Emily, I number the Clusters from 1 to whatever. If I am Walking the Clusters back, I preface the number with the cM threshold; eg: 30-62 for 30cM threshold and 62nd Cluster. The Cluster threshold is needed because #62 in the 30cM Cluster run may be different than #62 in the 25cM Cluster run – usually is.
Pingback: How Do I Level Up the DNA Evidence for My Ancestors? - 51posts
Pingback: How Do I Level Up the DNA Evidence for My Ancestors? – Genes & History
If one gets more than four clusters with the 50cM cutoff for the DNAGedCom Collins-Leeds Clustering, should one still start with 50 cM or increase the cutoff until one gets clusters that correspond to one’s grandparents? I am looking forward to seeing your more complete description of this spreadsheet.

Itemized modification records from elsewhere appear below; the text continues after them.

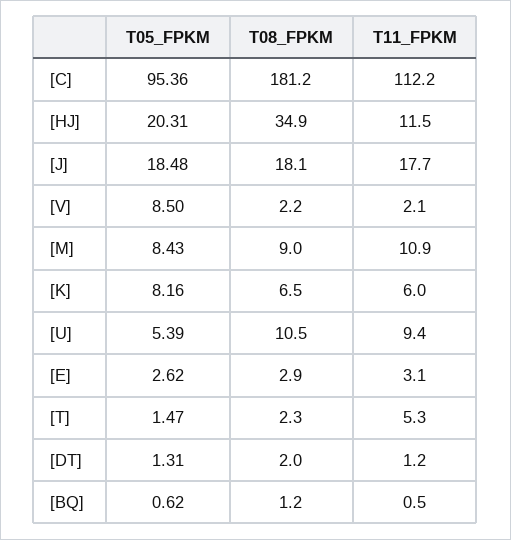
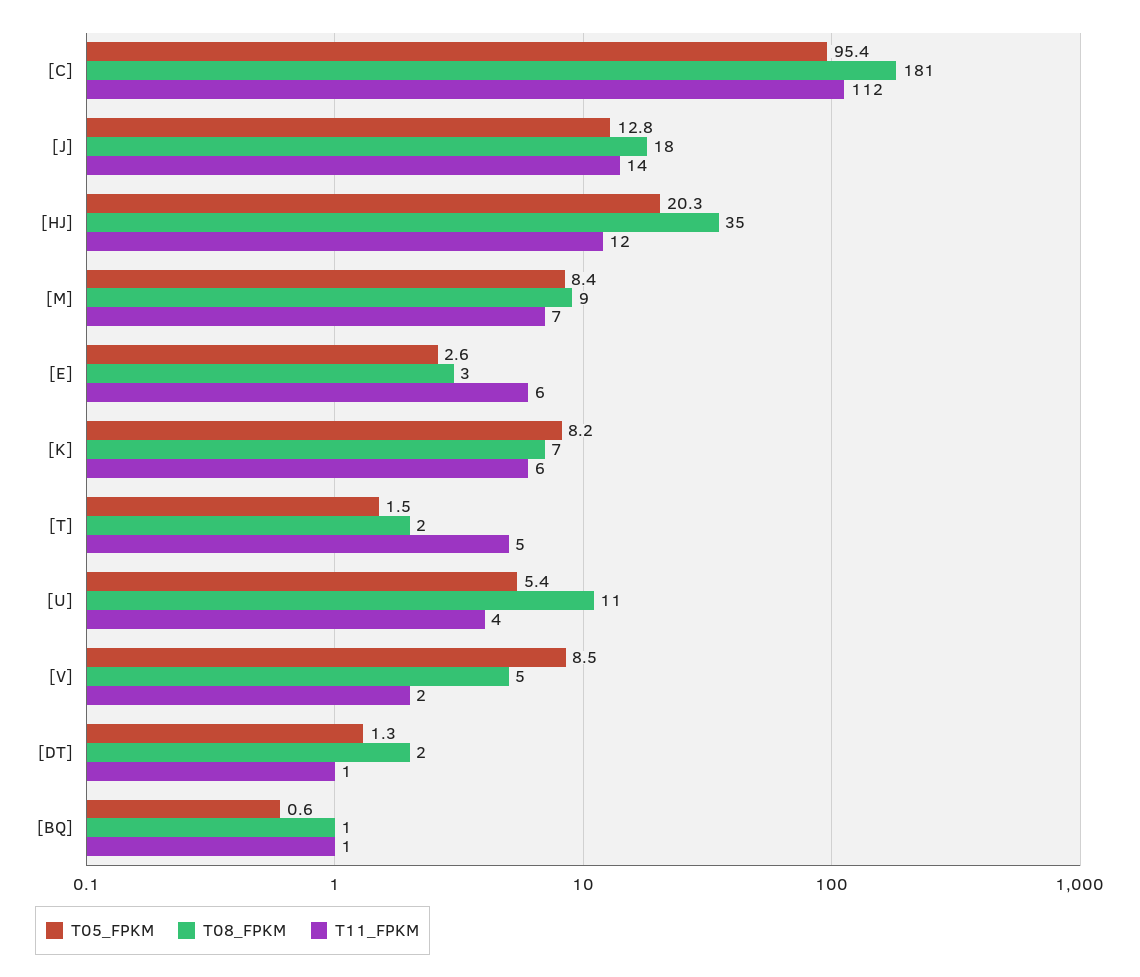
T05_FPKM, [J]: 18.48 -> 12.8
T11_FPKM, [J]: 17.7 -> 14
T08_FPKM, [V]: 2.2 -> 5
T11_FPKM, [M]: 10.9 -> 7
T11_FPKM, [U]: 9.4 -> 4
T11_FPKM, [E]: 3.1 -> 6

Emily, Either way is OK. In my case I knew the Common Ancestor for each of the Clusters I got at 50cM – so I started with that. You made a good observation. Technically, I should say start with 90cM (per the Leeds Method). But the overarching principle is the same – identify the Clusters you can, and then lower the threshold to add more Matches and Clusters to the mix. Some of the new Matches will have a CA in their Notes. So another important point is that you should spend some time with ThruLines and your closest Matches to identify as many CAs as you can (and put that information in the Notes), BEFORE starting the Walk The Clusters Back process. That process relies on incorporating all of the CAs you’ve found. Which in turn, helps you find more CAs – so it’s very much an iterative process. Jim
Regarding the “Walking the Clusters Back Spreadsheet,” when I use DNAGedcom Client for Ancestry, I do get the cluster (and supercluster) number in the Excel spreadsheet, but I don’t get my notes. I did not see an option for getting notes. Did I overlook something.

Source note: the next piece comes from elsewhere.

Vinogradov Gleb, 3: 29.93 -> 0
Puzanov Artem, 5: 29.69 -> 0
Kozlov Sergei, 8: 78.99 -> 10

Also, did you mean TG instead of TL? If not, what is TL?
Thanks again for your very helpful information about how you make use of spreadsheets.
Emily – thanks for your post. You get 3 documents from the DNAGedcom Client report: HTML, CSV, and the spreadsheet. Open the spreadsheet and look at the second tab – called Data…

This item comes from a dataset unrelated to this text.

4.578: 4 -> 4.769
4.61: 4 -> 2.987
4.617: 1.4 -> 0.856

TL was a typo, I fixed it to read TG (I often use TL as an abbreviation for ThruLines, but that was not the context here – good catch, tnx)
Instead of duplicating so much info across multiple spreadsheets using databases like Microsoft Access, genealogy data analysis tool (formerly Genomate Pro), or online tool Airtable would consolidate the data and reduce potential errors. Have you tried these?
Bonnie, I have not. A long time ago… I use MS Access, but cannot remember much. I had GMP for a while, but the learning curve was too much for me at the time (I’m very invested in the Spreadsheets I’ve developed – it’s something I can handle and they work for me – the way I want them too. But Steven Covey’s Habit to “Sharpen the Saw” is haunting me… Jim
What does “TG” stand for? CL?
pierre, TG is Triangulated Group; and CL stands for Cluster, Jim
Can you provide a link to download a sample of these spreadsheets?